*Exercise inputs*

-----

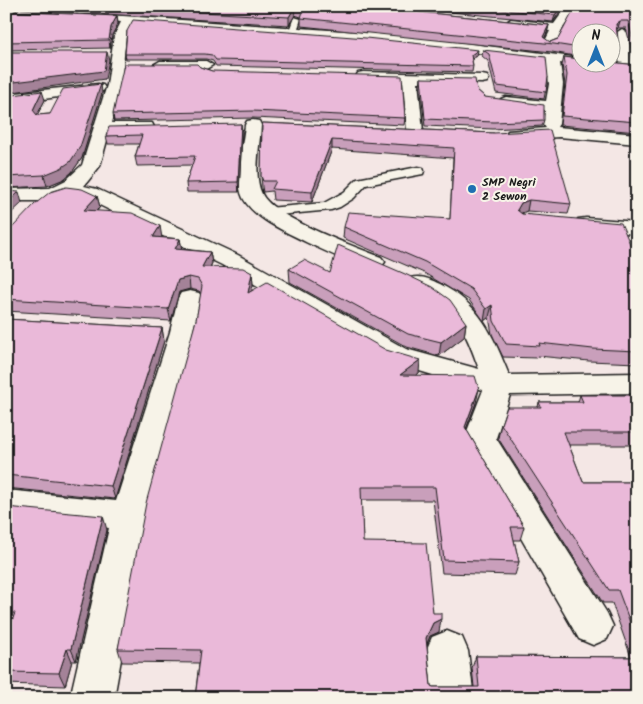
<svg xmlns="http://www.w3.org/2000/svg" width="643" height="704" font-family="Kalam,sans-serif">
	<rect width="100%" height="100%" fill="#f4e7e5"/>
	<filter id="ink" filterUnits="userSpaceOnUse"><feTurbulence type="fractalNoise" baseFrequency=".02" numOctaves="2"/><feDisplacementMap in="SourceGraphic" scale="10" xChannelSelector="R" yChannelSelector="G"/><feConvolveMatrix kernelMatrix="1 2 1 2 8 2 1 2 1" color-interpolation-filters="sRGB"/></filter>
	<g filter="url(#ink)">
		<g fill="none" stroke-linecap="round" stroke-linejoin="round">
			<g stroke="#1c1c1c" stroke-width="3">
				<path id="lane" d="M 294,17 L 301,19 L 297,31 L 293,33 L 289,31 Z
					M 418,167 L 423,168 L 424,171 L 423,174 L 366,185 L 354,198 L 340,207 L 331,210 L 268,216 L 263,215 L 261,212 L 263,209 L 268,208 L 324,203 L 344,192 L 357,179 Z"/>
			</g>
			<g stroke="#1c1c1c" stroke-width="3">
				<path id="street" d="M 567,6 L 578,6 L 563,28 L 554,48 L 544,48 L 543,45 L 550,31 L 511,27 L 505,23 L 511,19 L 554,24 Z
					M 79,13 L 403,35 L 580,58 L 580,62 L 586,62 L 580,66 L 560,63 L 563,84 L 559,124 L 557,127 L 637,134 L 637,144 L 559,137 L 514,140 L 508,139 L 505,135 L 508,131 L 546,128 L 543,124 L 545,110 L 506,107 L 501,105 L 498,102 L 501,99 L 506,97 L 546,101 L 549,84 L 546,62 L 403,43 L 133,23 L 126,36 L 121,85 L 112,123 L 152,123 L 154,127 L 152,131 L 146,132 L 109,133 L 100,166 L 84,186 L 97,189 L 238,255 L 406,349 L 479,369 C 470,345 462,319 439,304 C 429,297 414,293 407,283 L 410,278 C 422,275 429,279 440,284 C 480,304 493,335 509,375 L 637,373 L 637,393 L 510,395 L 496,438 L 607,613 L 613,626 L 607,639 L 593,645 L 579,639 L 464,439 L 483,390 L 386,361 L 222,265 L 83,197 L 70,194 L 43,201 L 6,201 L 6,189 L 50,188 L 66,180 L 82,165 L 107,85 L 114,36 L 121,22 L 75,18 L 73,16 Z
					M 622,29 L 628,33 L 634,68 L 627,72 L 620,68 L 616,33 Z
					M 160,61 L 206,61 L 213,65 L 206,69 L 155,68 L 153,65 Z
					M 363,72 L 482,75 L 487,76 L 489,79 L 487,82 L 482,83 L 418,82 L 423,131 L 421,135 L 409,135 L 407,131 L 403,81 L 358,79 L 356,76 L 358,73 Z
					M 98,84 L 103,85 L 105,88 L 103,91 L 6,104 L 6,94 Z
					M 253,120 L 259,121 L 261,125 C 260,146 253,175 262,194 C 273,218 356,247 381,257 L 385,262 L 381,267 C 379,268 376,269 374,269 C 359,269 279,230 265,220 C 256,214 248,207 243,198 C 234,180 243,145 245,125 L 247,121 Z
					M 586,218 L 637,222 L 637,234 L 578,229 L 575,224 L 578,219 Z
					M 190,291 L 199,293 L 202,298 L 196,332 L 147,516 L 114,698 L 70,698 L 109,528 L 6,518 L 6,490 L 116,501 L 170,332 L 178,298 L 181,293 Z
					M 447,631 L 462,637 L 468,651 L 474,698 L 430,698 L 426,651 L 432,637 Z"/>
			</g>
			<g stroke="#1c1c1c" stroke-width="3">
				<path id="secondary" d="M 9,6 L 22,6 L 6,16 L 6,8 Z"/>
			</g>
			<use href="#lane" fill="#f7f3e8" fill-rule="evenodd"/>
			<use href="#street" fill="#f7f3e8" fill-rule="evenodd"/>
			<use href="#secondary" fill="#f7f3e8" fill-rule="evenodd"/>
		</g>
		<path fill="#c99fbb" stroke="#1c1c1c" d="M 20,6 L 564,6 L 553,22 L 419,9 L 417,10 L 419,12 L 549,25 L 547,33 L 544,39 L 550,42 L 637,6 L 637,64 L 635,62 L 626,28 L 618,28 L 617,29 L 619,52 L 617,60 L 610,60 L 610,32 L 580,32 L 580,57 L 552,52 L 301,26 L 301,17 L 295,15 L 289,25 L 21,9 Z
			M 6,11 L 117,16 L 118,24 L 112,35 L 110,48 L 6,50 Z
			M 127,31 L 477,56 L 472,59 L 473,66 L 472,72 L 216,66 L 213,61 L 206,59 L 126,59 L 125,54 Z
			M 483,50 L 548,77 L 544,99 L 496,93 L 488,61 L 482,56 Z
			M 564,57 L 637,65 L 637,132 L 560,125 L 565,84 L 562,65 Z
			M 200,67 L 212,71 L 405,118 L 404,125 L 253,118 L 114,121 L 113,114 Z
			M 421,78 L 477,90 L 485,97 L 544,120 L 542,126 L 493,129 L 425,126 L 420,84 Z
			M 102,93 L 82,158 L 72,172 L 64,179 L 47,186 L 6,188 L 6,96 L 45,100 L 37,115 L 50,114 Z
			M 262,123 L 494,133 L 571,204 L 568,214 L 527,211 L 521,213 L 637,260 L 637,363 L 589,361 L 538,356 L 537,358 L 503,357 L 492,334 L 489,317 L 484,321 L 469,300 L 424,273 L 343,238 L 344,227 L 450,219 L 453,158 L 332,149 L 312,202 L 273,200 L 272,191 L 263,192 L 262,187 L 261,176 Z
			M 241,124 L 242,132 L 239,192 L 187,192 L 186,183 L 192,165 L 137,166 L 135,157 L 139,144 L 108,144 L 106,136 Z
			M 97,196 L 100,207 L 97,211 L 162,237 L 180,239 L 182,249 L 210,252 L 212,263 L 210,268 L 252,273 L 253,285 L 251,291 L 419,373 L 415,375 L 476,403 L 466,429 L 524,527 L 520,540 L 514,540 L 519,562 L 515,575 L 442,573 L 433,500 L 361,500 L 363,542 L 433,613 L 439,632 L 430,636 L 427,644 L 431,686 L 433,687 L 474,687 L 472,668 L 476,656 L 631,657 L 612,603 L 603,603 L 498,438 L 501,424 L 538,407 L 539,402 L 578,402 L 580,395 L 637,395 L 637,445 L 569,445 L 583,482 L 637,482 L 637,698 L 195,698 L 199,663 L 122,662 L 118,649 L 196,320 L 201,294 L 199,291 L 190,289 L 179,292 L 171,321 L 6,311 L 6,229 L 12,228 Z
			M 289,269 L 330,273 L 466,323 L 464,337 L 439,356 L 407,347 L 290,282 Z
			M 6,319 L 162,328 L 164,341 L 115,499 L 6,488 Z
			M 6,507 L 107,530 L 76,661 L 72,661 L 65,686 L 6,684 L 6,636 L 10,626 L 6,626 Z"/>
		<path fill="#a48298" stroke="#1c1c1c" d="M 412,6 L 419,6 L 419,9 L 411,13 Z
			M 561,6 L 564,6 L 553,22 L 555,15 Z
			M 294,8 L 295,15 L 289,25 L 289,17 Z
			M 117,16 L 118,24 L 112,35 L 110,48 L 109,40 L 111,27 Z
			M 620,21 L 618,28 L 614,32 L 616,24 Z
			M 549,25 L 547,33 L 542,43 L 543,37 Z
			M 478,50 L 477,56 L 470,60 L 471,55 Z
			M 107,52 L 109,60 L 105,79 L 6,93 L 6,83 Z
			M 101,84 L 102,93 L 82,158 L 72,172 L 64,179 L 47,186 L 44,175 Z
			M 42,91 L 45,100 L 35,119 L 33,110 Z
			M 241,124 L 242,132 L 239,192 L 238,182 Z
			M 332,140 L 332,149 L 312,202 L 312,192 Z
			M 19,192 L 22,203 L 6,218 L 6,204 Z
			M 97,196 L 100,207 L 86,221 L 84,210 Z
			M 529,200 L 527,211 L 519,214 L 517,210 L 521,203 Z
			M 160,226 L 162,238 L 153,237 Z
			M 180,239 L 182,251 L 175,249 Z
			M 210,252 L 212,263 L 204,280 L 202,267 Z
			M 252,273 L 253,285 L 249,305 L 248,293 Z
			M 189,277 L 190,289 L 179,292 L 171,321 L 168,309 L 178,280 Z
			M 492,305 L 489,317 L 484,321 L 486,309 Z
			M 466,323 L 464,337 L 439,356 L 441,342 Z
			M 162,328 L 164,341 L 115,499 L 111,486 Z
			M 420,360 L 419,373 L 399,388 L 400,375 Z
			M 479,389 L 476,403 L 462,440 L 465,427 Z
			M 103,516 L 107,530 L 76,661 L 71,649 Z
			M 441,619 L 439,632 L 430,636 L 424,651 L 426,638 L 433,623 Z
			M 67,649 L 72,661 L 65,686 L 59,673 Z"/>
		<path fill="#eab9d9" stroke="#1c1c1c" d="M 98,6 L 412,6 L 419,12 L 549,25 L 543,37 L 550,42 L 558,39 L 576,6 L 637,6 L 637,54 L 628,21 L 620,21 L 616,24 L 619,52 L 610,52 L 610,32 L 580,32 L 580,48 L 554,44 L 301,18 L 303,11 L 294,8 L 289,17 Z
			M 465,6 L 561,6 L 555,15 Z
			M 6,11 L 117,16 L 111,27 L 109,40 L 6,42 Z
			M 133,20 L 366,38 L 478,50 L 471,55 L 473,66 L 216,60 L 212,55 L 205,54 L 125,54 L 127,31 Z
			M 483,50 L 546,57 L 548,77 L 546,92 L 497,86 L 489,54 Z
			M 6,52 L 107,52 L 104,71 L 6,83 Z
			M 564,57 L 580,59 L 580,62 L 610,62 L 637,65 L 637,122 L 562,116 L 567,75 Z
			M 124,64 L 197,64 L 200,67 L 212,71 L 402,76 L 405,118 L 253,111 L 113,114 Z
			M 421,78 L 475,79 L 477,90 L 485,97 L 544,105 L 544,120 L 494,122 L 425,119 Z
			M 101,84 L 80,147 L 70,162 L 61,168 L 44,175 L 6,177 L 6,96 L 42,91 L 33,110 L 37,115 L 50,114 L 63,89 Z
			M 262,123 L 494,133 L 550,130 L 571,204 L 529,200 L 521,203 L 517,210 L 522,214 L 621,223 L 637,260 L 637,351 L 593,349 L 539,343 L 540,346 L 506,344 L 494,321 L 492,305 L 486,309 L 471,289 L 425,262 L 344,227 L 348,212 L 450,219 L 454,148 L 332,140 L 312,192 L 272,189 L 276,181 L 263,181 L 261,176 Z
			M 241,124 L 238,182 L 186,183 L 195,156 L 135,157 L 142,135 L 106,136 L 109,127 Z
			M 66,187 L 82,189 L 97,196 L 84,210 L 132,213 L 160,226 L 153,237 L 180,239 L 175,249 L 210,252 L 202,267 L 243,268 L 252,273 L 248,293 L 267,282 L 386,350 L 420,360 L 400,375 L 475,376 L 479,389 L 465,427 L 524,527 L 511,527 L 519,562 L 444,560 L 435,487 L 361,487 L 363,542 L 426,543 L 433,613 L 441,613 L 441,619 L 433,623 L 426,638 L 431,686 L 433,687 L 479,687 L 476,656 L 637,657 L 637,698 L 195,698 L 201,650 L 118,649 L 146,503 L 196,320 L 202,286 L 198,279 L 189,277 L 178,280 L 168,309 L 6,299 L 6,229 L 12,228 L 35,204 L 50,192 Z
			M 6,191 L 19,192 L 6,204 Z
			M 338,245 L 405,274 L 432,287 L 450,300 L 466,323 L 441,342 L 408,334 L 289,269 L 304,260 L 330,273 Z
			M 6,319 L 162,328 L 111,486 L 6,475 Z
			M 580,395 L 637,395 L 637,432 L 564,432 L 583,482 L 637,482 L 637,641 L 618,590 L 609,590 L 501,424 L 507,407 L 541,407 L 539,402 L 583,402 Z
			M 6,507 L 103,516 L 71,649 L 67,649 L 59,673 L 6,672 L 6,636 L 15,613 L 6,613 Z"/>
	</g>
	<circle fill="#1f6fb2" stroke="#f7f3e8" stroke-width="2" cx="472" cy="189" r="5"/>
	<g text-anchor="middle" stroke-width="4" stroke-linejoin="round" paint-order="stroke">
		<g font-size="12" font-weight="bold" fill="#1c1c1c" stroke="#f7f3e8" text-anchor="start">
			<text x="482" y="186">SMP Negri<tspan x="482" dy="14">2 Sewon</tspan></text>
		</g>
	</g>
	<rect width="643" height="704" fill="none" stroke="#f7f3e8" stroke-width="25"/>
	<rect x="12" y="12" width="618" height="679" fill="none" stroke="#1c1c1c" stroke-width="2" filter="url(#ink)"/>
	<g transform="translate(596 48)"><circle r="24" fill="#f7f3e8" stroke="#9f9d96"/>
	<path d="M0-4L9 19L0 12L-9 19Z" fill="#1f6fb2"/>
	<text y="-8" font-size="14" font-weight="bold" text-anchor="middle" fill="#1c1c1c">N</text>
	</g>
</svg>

-----

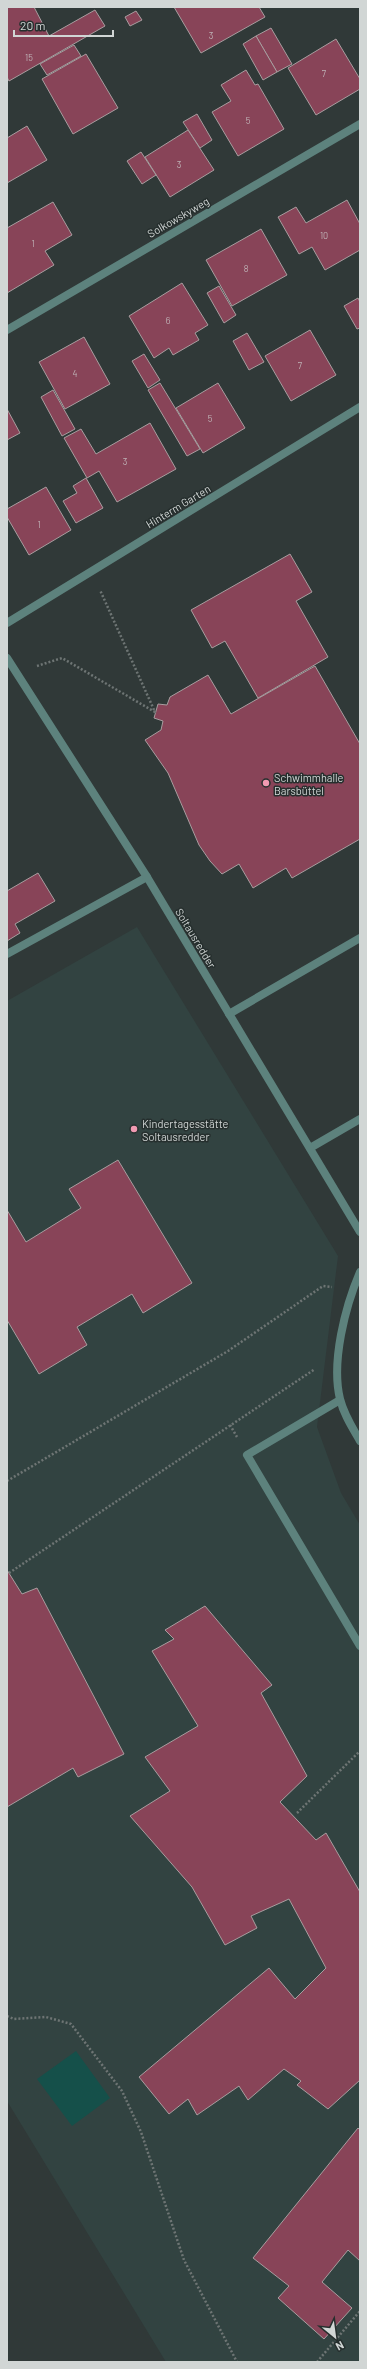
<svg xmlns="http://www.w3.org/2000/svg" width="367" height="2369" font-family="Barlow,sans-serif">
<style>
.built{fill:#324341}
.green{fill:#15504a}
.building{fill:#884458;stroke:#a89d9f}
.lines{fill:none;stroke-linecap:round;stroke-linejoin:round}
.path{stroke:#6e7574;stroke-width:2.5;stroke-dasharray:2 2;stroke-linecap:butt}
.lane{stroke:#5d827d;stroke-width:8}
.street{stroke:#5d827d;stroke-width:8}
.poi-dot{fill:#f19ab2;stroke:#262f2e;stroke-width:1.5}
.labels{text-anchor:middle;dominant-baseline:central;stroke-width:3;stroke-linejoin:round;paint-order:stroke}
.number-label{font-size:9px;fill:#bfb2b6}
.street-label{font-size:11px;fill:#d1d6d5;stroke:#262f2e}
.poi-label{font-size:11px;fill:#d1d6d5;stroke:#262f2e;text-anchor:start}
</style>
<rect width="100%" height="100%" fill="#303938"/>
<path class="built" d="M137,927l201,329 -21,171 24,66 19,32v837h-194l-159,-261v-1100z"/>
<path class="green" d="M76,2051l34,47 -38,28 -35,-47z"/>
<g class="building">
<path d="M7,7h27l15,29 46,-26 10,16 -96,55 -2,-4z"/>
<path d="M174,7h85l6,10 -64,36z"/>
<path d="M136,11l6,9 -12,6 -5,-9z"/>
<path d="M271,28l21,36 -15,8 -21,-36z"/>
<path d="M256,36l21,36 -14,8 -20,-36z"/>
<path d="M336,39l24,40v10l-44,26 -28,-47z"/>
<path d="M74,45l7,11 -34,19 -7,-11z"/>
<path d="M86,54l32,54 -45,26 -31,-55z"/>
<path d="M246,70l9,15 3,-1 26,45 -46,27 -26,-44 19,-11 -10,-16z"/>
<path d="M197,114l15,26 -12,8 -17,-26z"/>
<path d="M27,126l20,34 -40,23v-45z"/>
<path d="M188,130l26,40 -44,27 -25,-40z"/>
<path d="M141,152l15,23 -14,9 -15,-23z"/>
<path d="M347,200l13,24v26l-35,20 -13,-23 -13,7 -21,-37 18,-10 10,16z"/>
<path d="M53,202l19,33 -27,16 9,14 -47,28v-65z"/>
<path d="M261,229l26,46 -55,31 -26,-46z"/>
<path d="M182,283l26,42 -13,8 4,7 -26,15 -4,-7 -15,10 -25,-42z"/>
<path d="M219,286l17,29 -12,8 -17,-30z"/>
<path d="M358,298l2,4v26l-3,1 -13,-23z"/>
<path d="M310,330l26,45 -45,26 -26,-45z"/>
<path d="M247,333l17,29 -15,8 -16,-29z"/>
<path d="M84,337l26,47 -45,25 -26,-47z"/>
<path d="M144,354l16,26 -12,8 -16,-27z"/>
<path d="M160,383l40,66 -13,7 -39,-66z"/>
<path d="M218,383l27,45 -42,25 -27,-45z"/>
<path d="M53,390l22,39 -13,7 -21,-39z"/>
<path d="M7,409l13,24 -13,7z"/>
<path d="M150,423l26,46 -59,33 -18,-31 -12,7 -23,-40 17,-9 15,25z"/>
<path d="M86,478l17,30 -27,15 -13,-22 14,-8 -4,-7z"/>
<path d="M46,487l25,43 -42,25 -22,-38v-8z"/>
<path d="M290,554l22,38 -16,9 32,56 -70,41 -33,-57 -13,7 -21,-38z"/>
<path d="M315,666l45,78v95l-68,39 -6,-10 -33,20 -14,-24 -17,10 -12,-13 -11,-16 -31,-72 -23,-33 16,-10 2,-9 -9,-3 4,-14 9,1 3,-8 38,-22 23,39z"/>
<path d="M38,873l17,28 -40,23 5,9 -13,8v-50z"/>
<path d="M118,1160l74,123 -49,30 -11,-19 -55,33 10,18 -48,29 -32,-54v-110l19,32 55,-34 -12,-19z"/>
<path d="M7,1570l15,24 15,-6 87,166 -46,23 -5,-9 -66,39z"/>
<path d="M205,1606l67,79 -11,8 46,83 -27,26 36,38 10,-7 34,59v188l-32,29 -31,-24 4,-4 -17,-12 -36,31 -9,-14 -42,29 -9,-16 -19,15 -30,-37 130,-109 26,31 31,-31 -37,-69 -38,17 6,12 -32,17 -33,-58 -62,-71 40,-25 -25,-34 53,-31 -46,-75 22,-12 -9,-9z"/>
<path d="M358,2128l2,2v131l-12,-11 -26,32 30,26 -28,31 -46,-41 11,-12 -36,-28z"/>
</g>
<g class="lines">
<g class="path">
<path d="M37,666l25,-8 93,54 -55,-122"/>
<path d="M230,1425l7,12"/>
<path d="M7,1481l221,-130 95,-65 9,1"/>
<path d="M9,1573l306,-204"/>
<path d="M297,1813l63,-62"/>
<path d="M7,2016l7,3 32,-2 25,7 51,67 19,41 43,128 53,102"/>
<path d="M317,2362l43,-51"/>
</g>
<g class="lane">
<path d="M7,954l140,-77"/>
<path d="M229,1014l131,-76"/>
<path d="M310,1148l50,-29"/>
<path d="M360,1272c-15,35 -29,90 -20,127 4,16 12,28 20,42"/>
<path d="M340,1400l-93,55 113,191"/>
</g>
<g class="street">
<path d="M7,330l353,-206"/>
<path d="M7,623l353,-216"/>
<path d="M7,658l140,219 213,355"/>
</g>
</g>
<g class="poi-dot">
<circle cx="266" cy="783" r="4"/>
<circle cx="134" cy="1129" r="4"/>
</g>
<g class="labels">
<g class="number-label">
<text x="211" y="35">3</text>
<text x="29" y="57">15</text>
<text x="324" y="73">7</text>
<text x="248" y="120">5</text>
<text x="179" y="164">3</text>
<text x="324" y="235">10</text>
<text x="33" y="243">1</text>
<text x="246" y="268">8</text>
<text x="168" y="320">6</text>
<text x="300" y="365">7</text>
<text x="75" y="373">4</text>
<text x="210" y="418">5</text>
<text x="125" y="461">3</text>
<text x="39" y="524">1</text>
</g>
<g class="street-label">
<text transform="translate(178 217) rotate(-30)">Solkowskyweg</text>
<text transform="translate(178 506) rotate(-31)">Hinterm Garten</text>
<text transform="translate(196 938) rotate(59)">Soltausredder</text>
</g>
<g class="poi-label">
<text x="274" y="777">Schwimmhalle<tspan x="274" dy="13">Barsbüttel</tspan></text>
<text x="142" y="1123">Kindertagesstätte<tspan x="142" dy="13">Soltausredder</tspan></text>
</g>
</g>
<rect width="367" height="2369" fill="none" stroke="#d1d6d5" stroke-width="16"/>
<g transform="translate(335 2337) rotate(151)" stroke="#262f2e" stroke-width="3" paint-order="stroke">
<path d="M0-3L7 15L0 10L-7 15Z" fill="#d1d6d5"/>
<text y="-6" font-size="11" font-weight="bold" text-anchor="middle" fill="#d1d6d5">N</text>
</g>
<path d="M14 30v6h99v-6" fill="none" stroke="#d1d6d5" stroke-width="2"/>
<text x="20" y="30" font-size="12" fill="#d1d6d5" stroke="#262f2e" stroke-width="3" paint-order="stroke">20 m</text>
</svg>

-----

*Work item*
Lines that contain "bold" are to be copied from the records above.

*Expected answer*
		<g font-size="12" font-weight="bold" fill="#1c1c1c" stroke="#f7f3e8" text-anchor="start">
	<text y="-8" font-size="14" font-weight="bold" text-anchor="middle" fill="#1c1c1c">N</text>
<text y="-6" font-size="11" font-weight="bold" text-anchor="middle" fill="#d1d6d5">N</text>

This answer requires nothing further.